Sunday, December 12, 2010

Why is soaring like fishing?

One of the comments fisherman often hear is "You shoulda been here yesterday!" One of the comments I'm hearing lately at the gliderport is "There was wave all week!" This Saturday was pretty much the same as the last time I was at Crystalaire: northeast winds from the desert causing Santa Ana winds where I live, and really strong through the passes that lead into the high desert... but nearly calm at the airport and the adjacent mountains. We could see wave clouds about 40 miles to the east and 20 miles to the west, but nothing at Crystal. And the thermal forecast was dismal - very warm air aloft, NO chance of thermal formation although the surface temperature got up to the 70's (welcome to December in the California high desert).

So although no other gliders were staying up, I flew anyway just for the practice. My first flight at Crystal was an orientation with an instructor, and my second was with another club pilot who has flown there a lot, so I needed to get in the air by myself. We towed the glider to the west end of Runway 07... seemed like I walked a half a mile holding the wing. Oh, wait... it WAS a half a mile: that runway is 2600' long. Soaring does involve a bit of walking!
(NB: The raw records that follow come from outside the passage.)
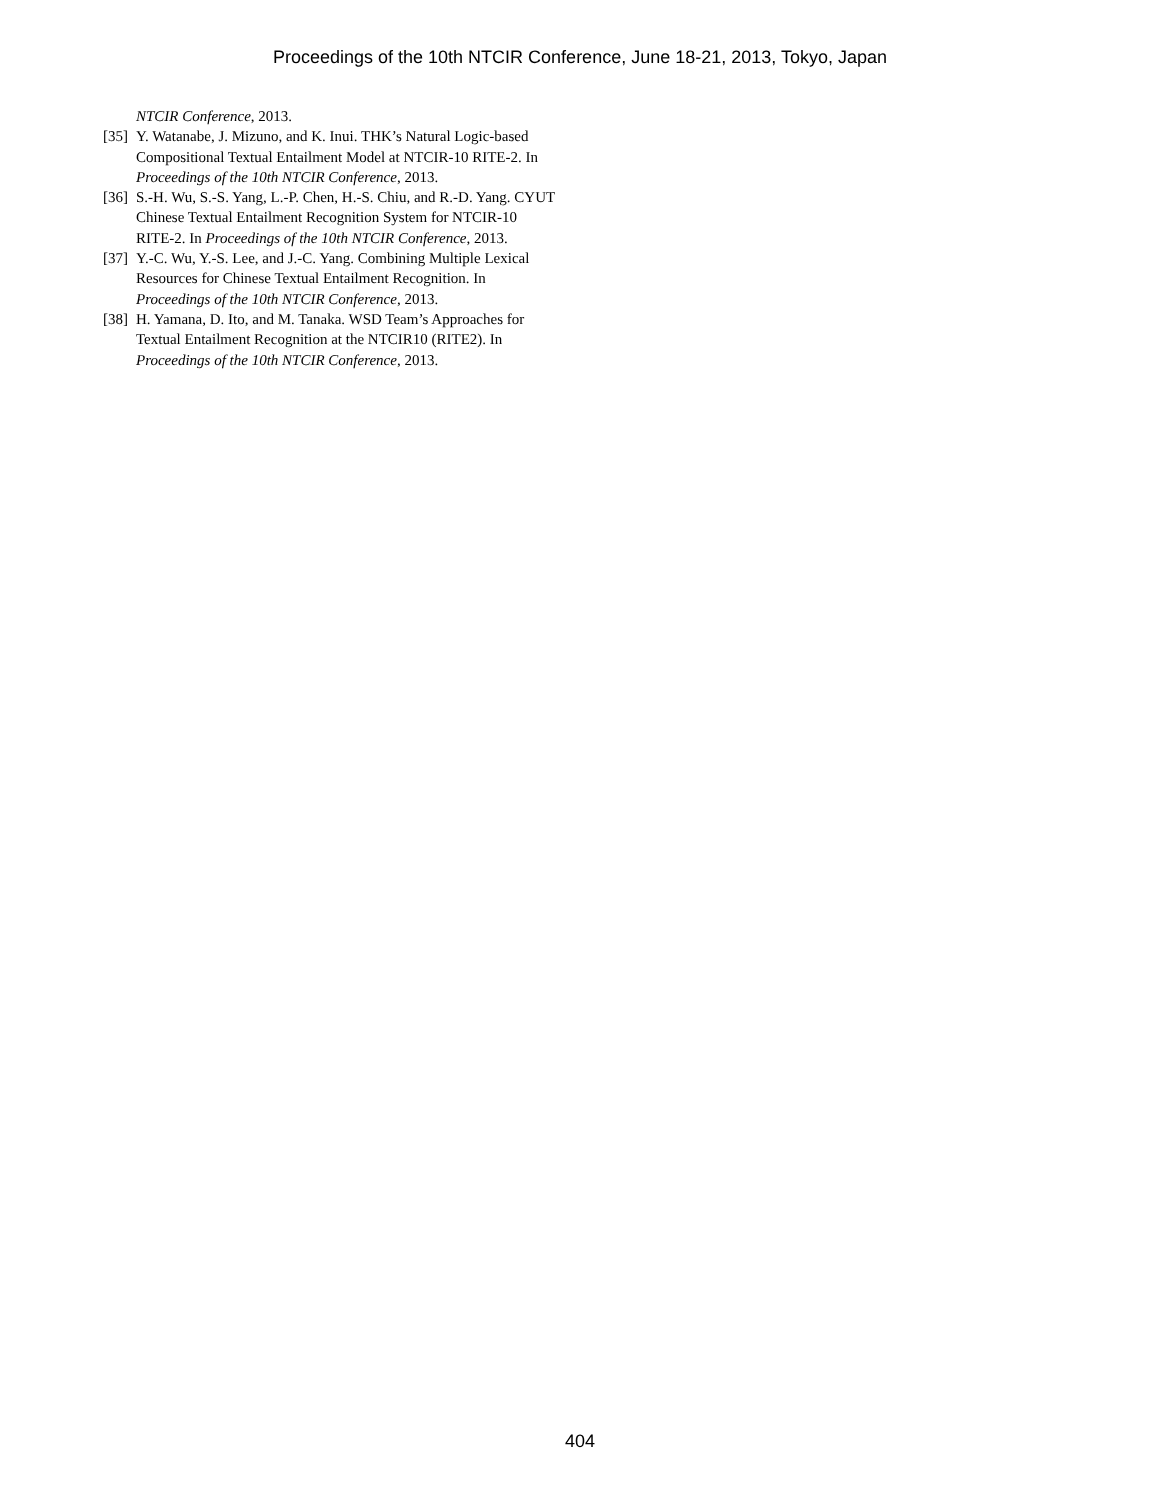Proceedings of the 10th NTCIR Conference, June 18-21, 2013, Tokyo, Japan
NTCIR Conference, 2013.
[35] Y. Watanabe, J. Mizuno, and K. Inui. THK’s Natural Logic-based Compositional Textual Entailment Model at NTCIR-10 RITE-2. In Proceedings of the 10th NTCIR Conference, 2013.
[36] S.-H. Wu, S.-S. Yang, L.-P. Chen, H.-S. Chiu, and R.-D. Yang. CYUT Chinese Textual Entailment Recognition System for NTCIR-10 RITE-2. In Proceedings of the 10th NTCIR Conference, 2013.
[37] Y.-C. Wu, Y.-S. Lee, and J.-C. Yang. Combining Multiple Lexical Resources for Chinese Textual Entailment Recognition. In Proceedings of the 10th NTCIR Conference, 2013.
[38] H. Yamana, D. Ito, and M. Tanaka. WSD Team’s Approaches for Textual Entailment Recognition at the NTCIR10 (RITE2). In Proceedings of the 10th NTCIR Conference, 2013.
404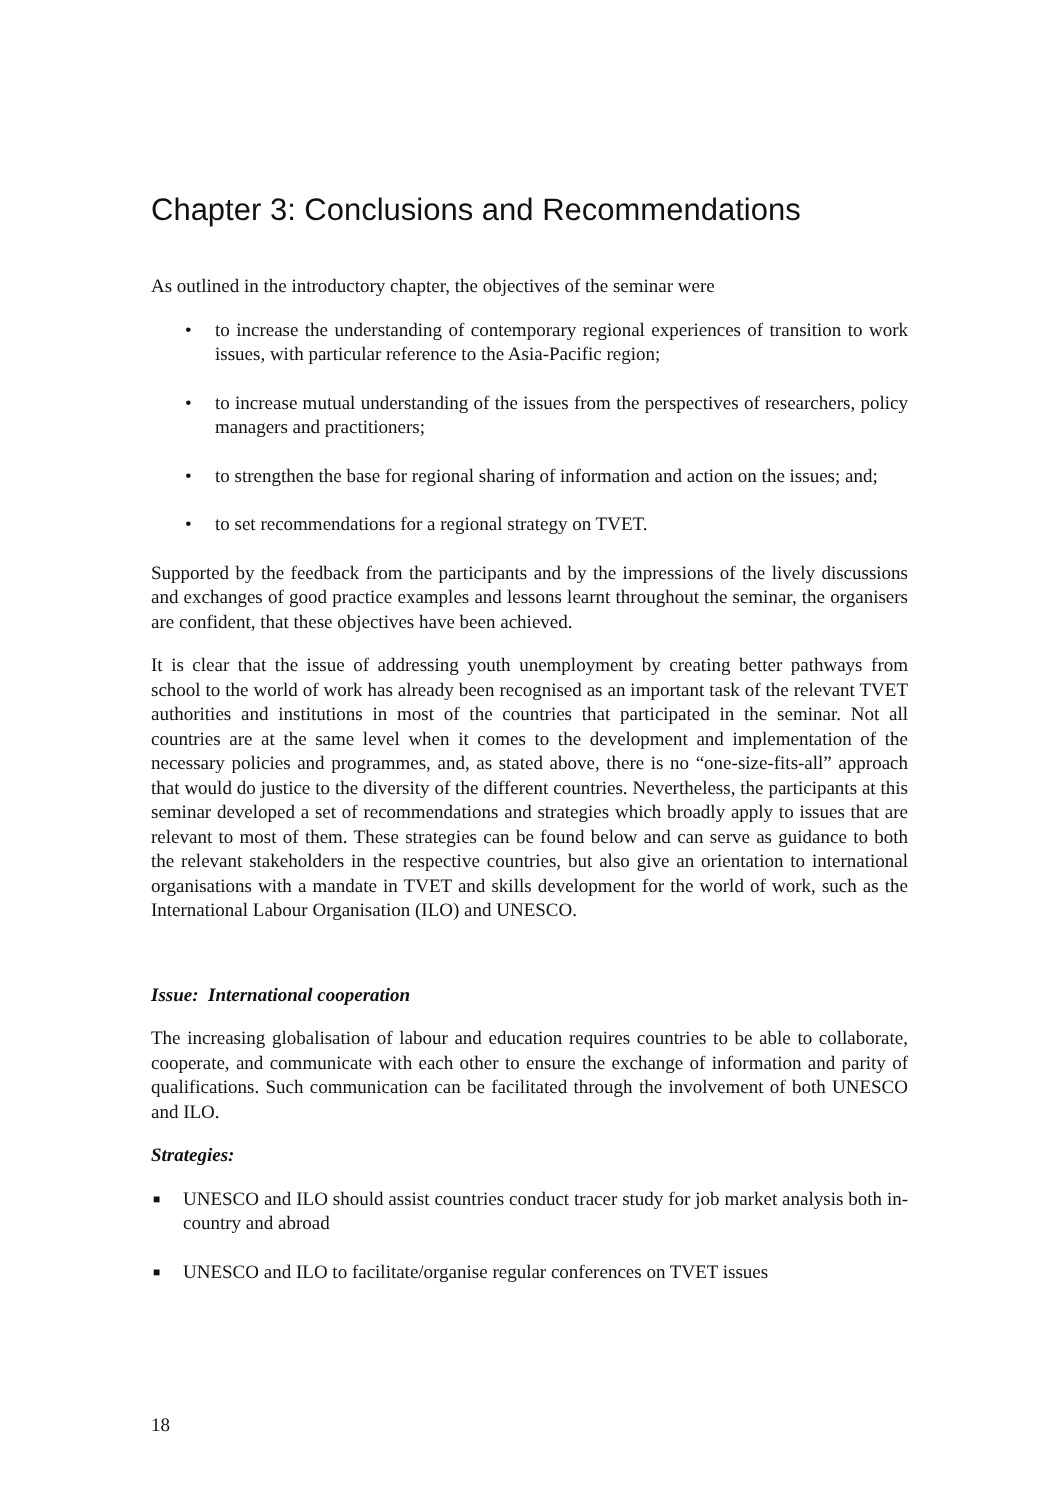Chapter 3: Conclusions and Recommendations
As outlined in the introductory chapter, the objectives of the seminar were
• to increase the understanding of contemporary regional experiences of transition to work issues, with particular reference to the Asia-Pacific region;
• to increase mutual understanding of the issues from the perspectives of researchers, policy managers and practitioners;
• to strengthen the base for regional sharing of information and action on the issues; and;
• to set recommendations for a regional strategy on TVET.
Supported by the feedback from the participants and by the impressions of the lively discussions and exchanges of good practice examples and lessons learnt throughout the seminar, the organisers are confident, that these objectives have been achieved.
It is clear that the issue of addressing youth unemployment by creating better pathways from school to the world of work has already been recognised as an important task of the relevant TVET authorities and institutions in most of the countries that participated in the seminar. Not all countries are at the same level when it comes to the development and implementation of the necessary policies and programmes, and, as stated above, there is no “one-size-fits-all” approach that would do justice to the diversity of the different countries. Nevertheless, the participants at this seminar developed a set of recommendations and strategies which broadly apply to issues that are relevant to most of them. These strategies can be found below and can serve as guidance to both the relevant stakeholders in the respective countries, but also give an orientation to international organisations with a mandate in TVET and skills development for the world of work, such as the International Labour Organisation (ILO) and UNESCO.
Issue: International cooperation
The increasing globalisation of labour and education requires countries to be able to collaborate, cooperate, and communicate with each other to ensure the exchange of information and parity of qualifications. Such communication can be facilitated through the involvement of both UNESCO and ILO.
Strategies:
■ UNESCO and ILO should assist countries conduct tracer study for job market analysis both in-country and abroad
■ UNESCO and ILO to facilitate/organise regular conferences on TVET issues
18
I was going to get a 4000' tow to the mountains and look for ridge lift. There was nothing over the "Second Ridge", so I hung on to 4700' feet AGL hoping to find something... ANYthing. I eventually pulled off and went back and forth over Second Ridge and got nowhere. At least I was not hitting any sink, so I didn't come down very fast.

I did encounter a little turbulence, so thinking that there MIGHT be a little wave action forming, I went back and forth through the valley between the ridges. Nothing.

I tried up and back over the First Ridge. I did encounter a narrow little bump. When I went back over that same spot and bumped again, I tried circling there but again found nothing.

Back out over the desert. Nothing but smooth air. No sink, so at least I was coming down at the normal sink rate for the Grob 103, which is about 15o feet per minute or so. I was back down on Runway 07 after 36 minutes. Pretty much a sleigh ride. But good practice, searching the ridges and learning how high I need to be at different points in order to maintain a safe final glide slope back to the airport. Now if a friend wants to go for a glider ride, I'll be comfortable taking them up from this airport.

I sat down with the Chief Instructor and worked out a plan to resume my final training and signoffs for my Commercial and Instructor certificates. Regular readers will recall that I was just days away from taking those test when all soaring was shut down at our home airport in Hemet. Since then I've been trying to work out the combination of aircraft, gliderport, instructor, and inspector that will let me successfully take those tests without breaking my soaring bank. Now that we have the Grob stationed at Crystal, I think it's feasible. I hope to complete these within three months. I'll continue to blog about how that process goes.